Task prompt
Please set down every one of the lines below word for word, from the first to the last.

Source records
= Beginning of Section =
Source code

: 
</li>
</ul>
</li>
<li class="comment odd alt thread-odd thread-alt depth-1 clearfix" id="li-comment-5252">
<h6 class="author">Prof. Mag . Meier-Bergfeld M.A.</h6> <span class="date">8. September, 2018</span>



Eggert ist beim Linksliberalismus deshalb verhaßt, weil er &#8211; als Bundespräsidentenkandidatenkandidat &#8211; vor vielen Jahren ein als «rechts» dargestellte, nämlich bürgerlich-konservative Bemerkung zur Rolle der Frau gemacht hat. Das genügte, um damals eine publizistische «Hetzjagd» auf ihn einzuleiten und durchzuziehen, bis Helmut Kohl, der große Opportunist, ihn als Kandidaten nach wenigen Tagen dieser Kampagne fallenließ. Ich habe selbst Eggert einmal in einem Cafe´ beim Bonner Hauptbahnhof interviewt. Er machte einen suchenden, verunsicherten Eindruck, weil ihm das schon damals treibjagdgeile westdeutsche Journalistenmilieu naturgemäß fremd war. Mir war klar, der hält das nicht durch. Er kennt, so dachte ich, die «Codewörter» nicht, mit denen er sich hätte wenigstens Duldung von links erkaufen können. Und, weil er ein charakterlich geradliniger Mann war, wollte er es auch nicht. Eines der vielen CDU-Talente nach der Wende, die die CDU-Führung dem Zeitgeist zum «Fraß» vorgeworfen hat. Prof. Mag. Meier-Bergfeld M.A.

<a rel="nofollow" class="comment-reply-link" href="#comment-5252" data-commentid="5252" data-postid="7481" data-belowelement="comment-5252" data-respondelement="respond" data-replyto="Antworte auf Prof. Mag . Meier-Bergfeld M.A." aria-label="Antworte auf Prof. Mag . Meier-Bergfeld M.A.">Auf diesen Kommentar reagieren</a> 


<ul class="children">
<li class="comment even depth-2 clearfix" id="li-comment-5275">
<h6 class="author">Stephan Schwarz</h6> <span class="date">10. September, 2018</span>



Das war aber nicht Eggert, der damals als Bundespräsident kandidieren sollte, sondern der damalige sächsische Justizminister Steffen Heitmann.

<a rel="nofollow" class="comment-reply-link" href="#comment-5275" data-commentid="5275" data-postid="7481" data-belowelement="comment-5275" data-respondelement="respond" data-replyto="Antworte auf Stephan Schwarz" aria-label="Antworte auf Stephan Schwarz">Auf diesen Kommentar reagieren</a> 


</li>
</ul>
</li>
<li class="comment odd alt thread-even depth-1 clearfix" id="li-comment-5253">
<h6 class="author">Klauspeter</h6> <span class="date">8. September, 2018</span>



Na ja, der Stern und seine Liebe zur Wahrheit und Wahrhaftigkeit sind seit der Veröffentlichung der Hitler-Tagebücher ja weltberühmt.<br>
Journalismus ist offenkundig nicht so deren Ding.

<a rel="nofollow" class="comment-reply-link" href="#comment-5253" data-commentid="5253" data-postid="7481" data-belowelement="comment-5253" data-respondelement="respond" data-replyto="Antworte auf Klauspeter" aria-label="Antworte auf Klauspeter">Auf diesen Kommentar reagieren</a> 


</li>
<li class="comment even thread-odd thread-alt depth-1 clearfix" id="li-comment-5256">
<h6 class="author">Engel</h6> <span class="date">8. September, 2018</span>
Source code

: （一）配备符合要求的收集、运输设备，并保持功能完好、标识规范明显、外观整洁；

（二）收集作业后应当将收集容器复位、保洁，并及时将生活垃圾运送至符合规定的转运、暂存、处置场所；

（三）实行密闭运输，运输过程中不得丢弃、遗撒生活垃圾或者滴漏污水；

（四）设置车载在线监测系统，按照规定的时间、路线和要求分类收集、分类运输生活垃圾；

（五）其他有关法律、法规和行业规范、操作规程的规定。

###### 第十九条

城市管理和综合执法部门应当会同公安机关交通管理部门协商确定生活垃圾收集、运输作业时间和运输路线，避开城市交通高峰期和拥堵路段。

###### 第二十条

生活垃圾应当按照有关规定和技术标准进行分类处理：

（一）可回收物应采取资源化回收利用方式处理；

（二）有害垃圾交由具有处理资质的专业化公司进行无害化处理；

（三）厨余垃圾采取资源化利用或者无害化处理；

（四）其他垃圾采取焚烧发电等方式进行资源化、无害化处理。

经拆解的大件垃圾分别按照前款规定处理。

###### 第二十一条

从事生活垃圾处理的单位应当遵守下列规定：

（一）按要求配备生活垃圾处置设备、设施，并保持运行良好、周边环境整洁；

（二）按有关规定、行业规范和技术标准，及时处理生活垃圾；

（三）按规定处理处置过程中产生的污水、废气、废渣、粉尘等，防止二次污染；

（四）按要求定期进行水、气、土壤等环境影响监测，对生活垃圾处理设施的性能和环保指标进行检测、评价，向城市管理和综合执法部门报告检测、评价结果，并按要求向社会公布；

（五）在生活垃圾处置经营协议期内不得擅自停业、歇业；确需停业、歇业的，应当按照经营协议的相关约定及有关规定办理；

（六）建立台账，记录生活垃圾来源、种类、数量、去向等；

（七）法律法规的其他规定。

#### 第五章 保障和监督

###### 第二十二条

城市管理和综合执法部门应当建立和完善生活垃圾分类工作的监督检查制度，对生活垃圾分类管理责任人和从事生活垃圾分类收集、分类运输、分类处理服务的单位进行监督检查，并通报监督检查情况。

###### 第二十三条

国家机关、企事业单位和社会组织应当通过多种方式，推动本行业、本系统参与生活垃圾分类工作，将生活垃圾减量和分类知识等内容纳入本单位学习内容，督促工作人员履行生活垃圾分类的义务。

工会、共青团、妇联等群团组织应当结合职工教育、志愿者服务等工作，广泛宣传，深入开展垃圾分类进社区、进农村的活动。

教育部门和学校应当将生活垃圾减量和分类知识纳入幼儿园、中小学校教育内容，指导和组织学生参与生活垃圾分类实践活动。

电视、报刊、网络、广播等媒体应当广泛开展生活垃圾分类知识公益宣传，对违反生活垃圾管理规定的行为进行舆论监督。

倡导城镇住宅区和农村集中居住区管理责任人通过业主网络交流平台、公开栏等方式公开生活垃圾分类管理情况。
= End of Section =
Answer to this exercise
Source code

: 
</li>
</ul>
</li>
<li class="comment odd alt thread-odd thread-alt depth-1 clearfix" id="li-comment-5252">
<h6 class="author">Prof. Mag . Meier-Bergfeld M.A.</h6> <span class="date">8. September, 2018</span>



Eggert ist beim Linksliberalismus deshalb verhaßt, weil er &#8211; als Bundespräsidentenkandidatenkandidat &#8211; vor vielen Jahren ein als «rechts» dargestellte, nämlich bürgerlich-konservative Bemerkung zur Rolle der Frau gemacht hat. Das genügte, um damals eine publizistische «Hetzjagd» auf ihn einzuleiten und durchzuziehen, bis Helmut Kohl, der große Opportunist, ihn als Kandidaten nach wenigen Tagen dieser Kampagne fallenließ. Ich habe selbst Eggert einmal in einem Cafe´ beim Bonner Hauptbahnhof interviewt. Er machte einen suchenden, verunsicherten Eindruck, weil ihm das schon damals treibjagdgeile westdeutsche Journalistenmilieu naturgemäß fremd war. Mir war klar, der hält das nicht durch. Er kennt, so dachte ich, die «Codewörter» nicht, mit denen er sich hätte wenigstens Duldung von links erkaufen können. Und, weil er ein charakterlich geradliniger Mann war, wollte er es auch nicht. Eines der vielen CDU-Talente nach der Wende, die die CDU-Führung dem Zeitgeist zum «Fraß» vorgeworfen hat. Prof. Mag. Meier-Bergfeld M.A.

<a rel="nofollow" class="comment-reply-link" href="#comment-5252" data-commentid="5252" data-postid="7481" data-belowelement="comment-5252" data-respondelement="respond" data-replyto="Antworte auf Prof. Mag . Meier-Bergfeld M.A." aria-label="Antworte auf Prof. Mag . Meier-Bergfeld M.A.">Auf diesen Kommentar reagieren</a> 


<ul class="children">
<li class="comment even depth-2 clearfix" id="li-comment-5275">
<h6 class="author">Stephan Schwarz</h6> <span class="date">10. September, 2018</span>



Das war aber nicht Eggert, der damals als Bundespräsident kandidieren sollte, sondern der damalige sächsische Justizminister Steffen Heitmann.

<a rel="nofollow" class="comment-reply-link" href="#comment-5275" data-commentid="5275" data-postid="7481" data-belowelement="comment-5275" data-respondelement="respond" data-replyto="Antworte auf Stephan Schwarz" aria-label="Antworte auf Stephan Schwarz">Auf diesen Kommentar reagieren</a> 


</li>
</ul>
</li>
<li class="comment odd alt thread-even depth-1 clearfix" id="li-comment-5253">
<h6 class="author">Klauspeter</h6> <span class="date">8. September, 2018</span>



Na ja, der Stern und seine Liebe zur Wahrheit und Wahrhaftigkeit sind seit der Veröffentlichung der Hitler-Tagebücher ja weltberühmt.<br>
Journalismus ist offenkundig nicht so deren Ding.

<a rel="nofollow" class="comment-reply-link" href="#comment-5253" data-commentid="5253" data-postid="7481" data-belowelement="comment-5253" data-respondelement="respond" data-replyto="Antworte auf Klauspeter" aria-label="Antworte auf Klauspeter">Auf diesen Kommentar reagieren</a> 


</li>
<li class="comment even thread-odd thread-alt depth-1 clearfix" id="li-comment-5256">
<h6 class="author">Engel</h6> <span class="date">8. September, 2018</span>
Source code

: （一）配备符合要求的收集、运输设备，并保持功能完好、标识规范明显、外观整洁；

（二）收集作业后应当将收集容器复位、保洁，并及时将生活垃圾运送至符合规定的转运、暂存、处置场所；

（三）实行密闭运输，运输过程中不得丢弃、遗撒生活垃圾或者滴漏污水；

（四）设置车载在线监测系统，按照规定的时间、路线和要求分类收集、分类运输生活垃圾；

（五）其他有关法律、法规和行业规范、操作规程的规定。

###### 第十九条

城市管理和综合执法部门应当会同公安机关交通管理部门协商确定生活垃圾收集、运输作业时间和运输路线，避开城市交通高峰期和拥堵路段。

###### 第二十条

生活垃圾应当按照有关规定和技术标准进行分类处理：

（一）可回收物应采取资源化回收利用方式处理；

（二）有害垃圾交由具有处理资质的专业化公司进行无害化处理；

（三）厨余垃圾采取资源化利用或者无害化处理；

（四）其他垃圾采取焚烧发电等方式进行资源化、无害化处理。

经拆解的大件垃圾分别按照前款规定处理。

###### 第二十一条

从事生活垃圾处理的单位应当遵守下列规定：

（一）按要求配备生活垃圾处置设备、设施，并保持运行良好、周边环境整洁；

（二）按有关规定、行业规范和技术标准，及时处理生活垃圾；

（三）按规定处理处置过程中产生的污水、废气、废渣、粉尘等，防止二次污染；

（四）按要求定期进行水、气、土壤等环境影响监测，对生活垃圾处理设施的性能和环保指标进行检测、评价，向城市管理和综合执法部门报告检测、评价结果，并按要求向社会公布；

（五）在生活垃圾处置经营协议期内不得擅自停业、歇业；确需停业、歇业的，应当按照经营协议的相关约定及有关规定办理；

（六）建立台账，记录生活垃圾来源、种类、数量、去向等；

（七）法律法规的其他规定。

#### 第五章 保障和监督

###### 第二十二条

城市管理和综合执法部门应当建立和完善生活垃圾分类工作的监督检查制度，对生活垃圾分类管理责任人和从事生活垃圾分类收集、分类运输、分类处理服务的单位进行监督检查，并通报监督检查情况。

###### 第二十三条

国家机关、企事业单位和社会组织应当通过多种方式，推动本行业、本系统参与生活垃圾分类工作，将生活垃圾减量和分类知识等内容纳入本单位学习内容，督促工作人员履行生活垃圾分类的义务。

工会、共青团、妇联等群团组织应当结合职工教育、志愿者服务等工作，广泛宣传，深入开展垃圾分类进社区、进农村的活动。

教育部门和学校应当将生活垃圾减量和分类知识纳入幼儿园、中小学校教育内容，指导和组织学生参与生活垃圾分类实践活动。

电视、报刊、网络、广播等媒体应当广泛开展生活垃圾分类知识公益宣传，对违反生活垃圾管理规定的行为进行舆论监督。

倡导城镇住宅区和农村集中居住区管理责任人通过业主网络交流平台、公开栏等方式公开生活垃圾分类管理情况。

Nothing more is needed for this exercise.